Yes. First, any quadratic form $q$ over a finite dimension vector space over any field $k$ of characteristic $\not=2$ has an orthogonal basis. Precisely, you can find a basis $(e_1,\ldots,e_d)$ such that $\varphi(e_i,e_j) = 0$ if $i\not = j$, where $\varphi$ is the bilinear form associated to $q$. (This makes sense as the characteristic is $\not=2$.)

You can prove this by induction on the dimension $d$ of $V$. Indeed, if $V$ is zero dimensional it is trivial, and for the induction step, you do like this : if $q = 0$ any basis ($V$ has some !) is orthogonal ! and if $q\not = 0$ then take an $e_1\in V$ such that $q(e_1)\not = 0$ (not that $e_1 \not=0$ then), take $V' := $ the orthogonal (for the bilinear form $\varphi$) of the line generated by $e_1$ and apply induction on $V'$... Note that in an orthogonal basis, the matrix of $q$ (or $\varphi$) will already be diagonal. See JP Serre's A course in arithmetic, chapter IV, paragraph 1.4., definition 5 and theorem 1 for more details.

Now, if your field $k$ is algebraically closed, you can always solve the equation $q(x) = \lambda$ in $x$ for any $\lambda\in k$, and turn your orthogonal basis into an orthonormal (for $q$) basis by normalizing its vectors. Note that in an orthormal basis, the matrix of $q$ (or $\varphi$) will be the identity matrix.

Finally, apply this to $V = k^n$ where $k$ is your algebraically closed field, and where $q$ is the quadratic form defined by $q(X) = {}^{t} X A X$ for $X\in V$. In this case its associated bilinear form is defined by $\varphi(X,Y) = {}^{t} X A Y$ for $X,Y \in V$.

What happens in characteristic $2$ ? In characteristic $\not=2$, because you can invert $2$, you have a bijection between quadratic forms and symmetric bilinear forms.
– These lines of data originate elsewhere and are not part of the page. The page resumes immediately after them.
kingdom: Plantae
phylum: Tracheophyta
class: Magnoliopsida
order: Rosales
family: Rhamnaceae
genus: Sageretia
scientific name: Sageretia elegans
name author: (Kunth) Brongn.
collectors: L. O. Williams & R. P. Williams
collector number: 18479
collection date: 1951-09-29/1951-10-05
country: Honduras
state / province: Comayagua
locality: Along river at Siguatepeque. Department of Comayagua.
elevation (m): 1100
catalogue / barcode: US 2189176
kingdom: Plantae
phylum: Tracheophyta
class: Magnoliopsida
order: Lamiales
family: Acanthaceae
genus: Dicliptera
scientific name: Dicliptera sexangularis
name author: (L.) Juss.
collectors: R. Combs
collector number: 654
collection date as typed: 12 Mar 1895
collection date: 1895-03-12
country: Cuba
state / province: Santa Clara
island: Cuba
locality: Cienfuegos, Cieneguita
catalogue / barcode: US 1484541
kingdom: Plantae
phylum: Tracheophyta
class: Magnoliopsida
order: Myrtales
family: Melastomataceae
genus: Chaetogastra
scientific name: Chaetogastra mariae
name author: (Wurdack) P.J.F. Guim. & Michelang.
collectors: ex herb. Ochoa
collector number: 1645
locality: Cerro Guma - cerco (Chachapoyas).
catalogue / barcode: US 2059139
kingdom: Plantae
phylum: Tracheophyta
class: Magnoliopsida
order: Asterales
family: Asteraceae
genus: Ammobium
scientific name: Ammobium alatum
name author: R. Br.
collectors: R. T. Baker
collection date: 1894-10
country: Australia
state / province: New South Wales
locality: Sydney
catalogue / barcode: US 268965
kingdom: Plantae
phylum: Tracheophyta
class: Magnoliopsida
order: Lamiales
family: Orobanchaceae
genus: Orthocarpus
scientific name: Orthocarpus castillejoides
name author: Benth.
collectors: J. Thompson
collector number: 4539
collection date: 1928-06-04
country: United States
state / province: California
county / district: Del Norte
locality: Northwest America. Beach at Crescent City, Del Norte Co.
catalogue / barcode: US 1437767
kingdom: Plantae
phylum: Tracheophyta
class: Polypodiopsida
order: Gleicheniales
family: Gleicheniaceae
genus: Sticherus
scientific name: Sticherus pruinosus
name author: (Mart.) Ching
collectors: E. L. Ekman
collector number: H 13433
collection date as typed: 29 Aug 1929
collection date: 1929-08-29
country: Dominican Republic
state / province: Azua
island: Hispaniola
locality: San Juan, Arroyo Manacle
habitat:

This is why I preferred to speak about quadratic forms while you had a symmetric matrix $A$. In characteristic $2$ you don't have this correspondance anymore, as you can have a non-zero bilinear form $\varphi$ such that its associated quadratic form $q$ is zero, so that you will never be able to find a non zero $e_1$ such that $q(e_1) = \varphi(e_1,e_1) \not= 0$ to start your induction with. In fact the existence of orthogonal basis in characteristic $2$ is completely dealt with in Bourbaki, Algèbre, Chapitre IX, paragraph 6, section 1 theorem 1. In your case they do exist.

Let me just look at $A = \begin{pmatrix}0 & 1\\1 & 0\end{pmatrix}$ over $k$ where $k$ is an algebraic closure of $\mathbf{F}_2$. Its characteristic polynomial is $T^2 - 1 = (T-1)^2$ and has a double root equal to $1$, so that if $A$ is diagonalisable (which is the case if $A$ has an orthogonal basis), it must be the identity matrix, which it is not, so that $A$ is not diagonalizable.